Article
►
The starting point of tax computation is often the most difficult for a taxpayer, followed by claiming tax deductions and tax credits, which have many ifs and buts conditions.

Yes, many websites provide how to do taxes online, but that helps only those who understand some basics of the computation of income and taxes.

So why not simplify the basic concept of tax computation under US tax law in just seven steps?I am sure after reading this post, you may not ask the answer to the question “How to Do Taxes?”. You may not need a costly tax attorney for simple types of tax returns and using the free file tax program, even file your tax return successfully.

Step 1: Find Gross Income

Add all your earned and unearned income ( taxable plus non-taxable, in your opinion ). This may be called Gross Income.
◄
Problem a
Update the tax article's passage starting with "The starting point" and going on through "called Gross Income.", putting "Total Income" wherever "Gross Income" appears.

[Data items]
►
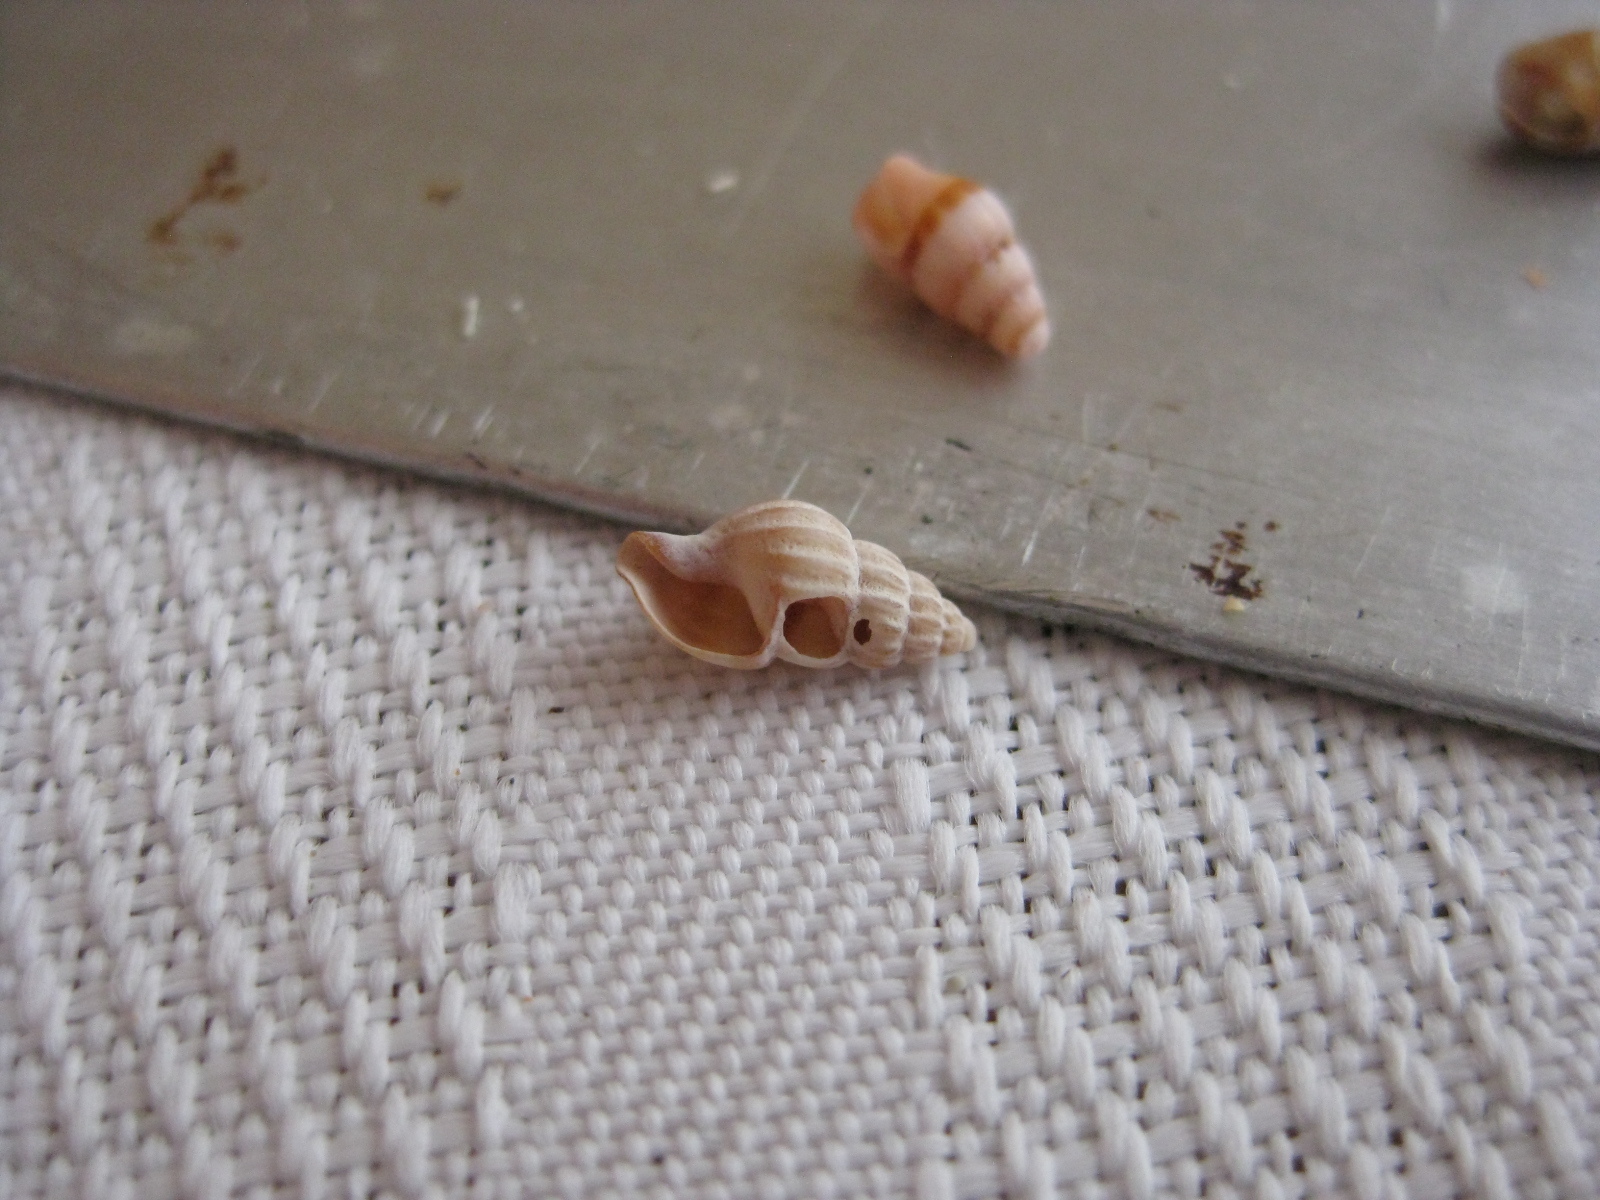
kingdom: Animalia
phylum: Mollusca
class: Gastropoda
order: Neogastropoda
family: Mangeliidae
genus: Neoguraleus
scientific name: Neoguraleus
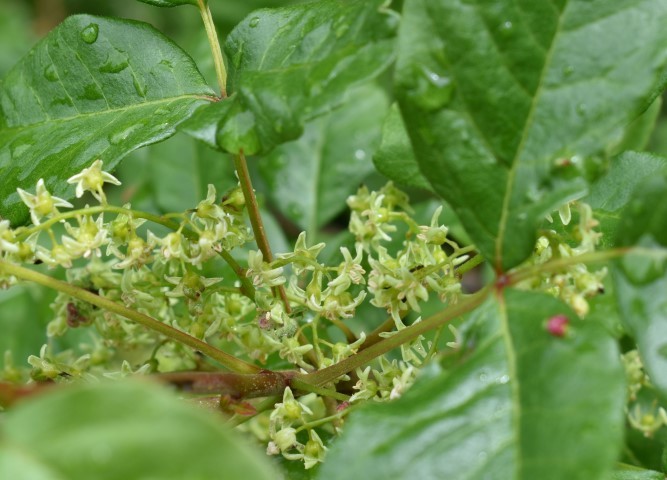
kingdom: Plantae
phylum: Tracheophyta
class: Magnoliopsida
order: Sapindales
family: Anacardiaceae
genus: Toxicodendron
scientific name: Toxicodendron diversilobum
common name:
◄
Problem b
Duplicate the lines of the listing starting with the line with "class: Magnoliopsida" and going on through the end of the listing, including both ends.

Correct result a
The starting point of tax computation is often the most difficult for a taxpayer, followed by claiming tax deductions and tax credits, which have many ifs and buts conditions.

Yes, many websites provide how to do taxes online, but that helps only those who understand some basics of the computation of income and taxes.

So why not simplify the basic concept of tax computation under US tax law in just seven steps?I am sure after reading this post, you may not ask the answer to the question “How to Do Taxes?”. You may not need a costly tax attorney for simple types of tax returns and using the free file tax program, even file your tax return successfully.

Step 1: Find Total Income

Add all your earned and unearned income ( taxable plus non-taxable, in your opinion ). This may be called Total Income.

Correct result b
class: Magnoliopsida
order: Sapindales
family: Anacardiaceae
genus: Toxicodendron
scientific name: Toxicodendron diversilobum
common name:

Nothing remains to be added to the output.